What happened at Apple between 1997 and 2001 is, as we know now, they became committed to making the next big thing, and the next big thing after that, and the next big thing after that. I don't believe that these big things are at an end, or should even be at a pause, and despite keeping up with the rumors as a matter of sport, I know that most of them miss the real events by a mile. At the same time, I am not an apologist for Apple. If it looks like their feet are dragging, I will say so -- as both fan of the company for 30+ years, and an investor for more than half that time. I am neither because I think they make nice, evolutionary products. I expect them to continue to make the totally unexpected, completely real. This is the company and culture that Steve Jobs built, and I expect Apple to be that company for years to come.

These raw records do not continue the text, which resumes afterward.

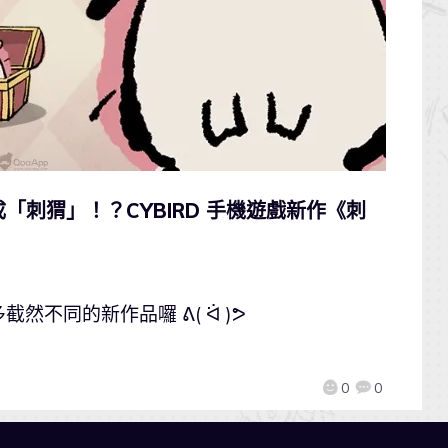
「刺猬」！？CYBIRD 手機遊戲新作《刺
不同的新作品囉 ᕕ( ᐛ )ᕗ
0
0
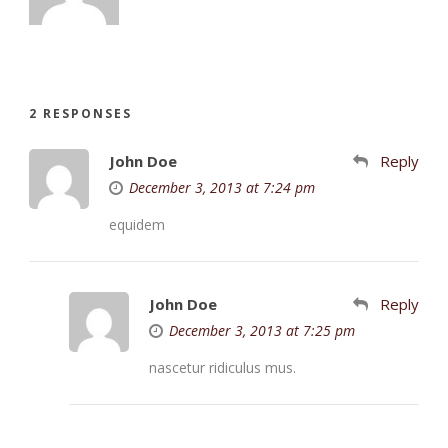
2 RESPONSES
John Doe
Reply
December 3, 2013 at 7:24 pm
equidem
John Doe
Reply
December 3, 2013 at 7:25 pm
nascetur ridiculus mus.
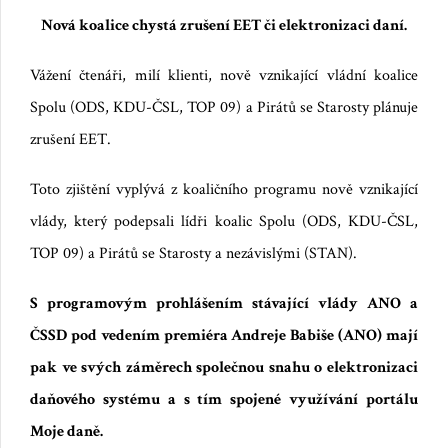
Nová koalice chystá zrušení EET či elektronizaci daní.
Vážení čtenáři, milí klienti, nově vznikající vládní koalice
Spolu (ODS, KDU-ČSL, TOP 09) a Pirátů se Starosty plánuje
zrušení EET.
Toto zjištění vyplývá z koaličního programu nově vznikající
vlády, který podepsali lídři koalic Spolu (ODS, KDU-ČSL,
TOP 09) a Pirátů se Starosty a nezávislými (STAN).
S programovým prohlášením stávající vlády ANO a
ČSSD pod vedením premiéra Andreje Babiše (ANO) mají
pak ve svých záměrech společnou snahu o elektronizaci
daňového systému a s tím spojené využívání portálu
Moje daně.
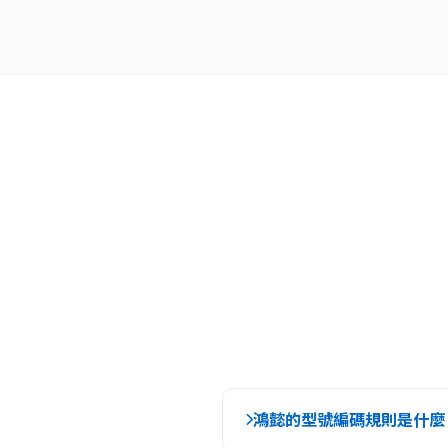
鴻懿的型號編碼規則是什麼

Others are entitled to lower expectations. I just don't understand them.
Score: 1 Votes (Like | Disagree)
IJ Reilly Avatar
138 months ago
Patient?! LOL. It's been less than four years since the iPad. I guess for a speculator such as yourself that's a long time indeed. For us investors, it's nothing. We waited four years between the iMac and the iPod and 6 years between the iPod and the iPhone (not to mention 17 years between the original Mac OS and OS X). We've been reward well for our patience. As for the speculators, some of them win, some of them lose. I don't shed a tear for any of them.
Four years is an eternity in consumer products, especially in technology, and that 17 year wait you speak of so cavalierly nearly killed the company, so that analogy is about as scary as they come. Apple has real, serious competition in the two markets they most recently pioneered, and that is why we've seen this flatlining of the company's earnings growth. If I didn't think that more was coming and fairly soon I'd be a former investor, but I think it's more than clear that they have to move more quickly than they have over the last few years, lest this become a trend.
Score: 1 Votes (Like | Disagree)
512ke Avatar
138 months ago
Even if Apple has NO growth it will be better than the DECLINE Samsung just reported.

Apple is killing right now. Increasing sales. Share. And margins.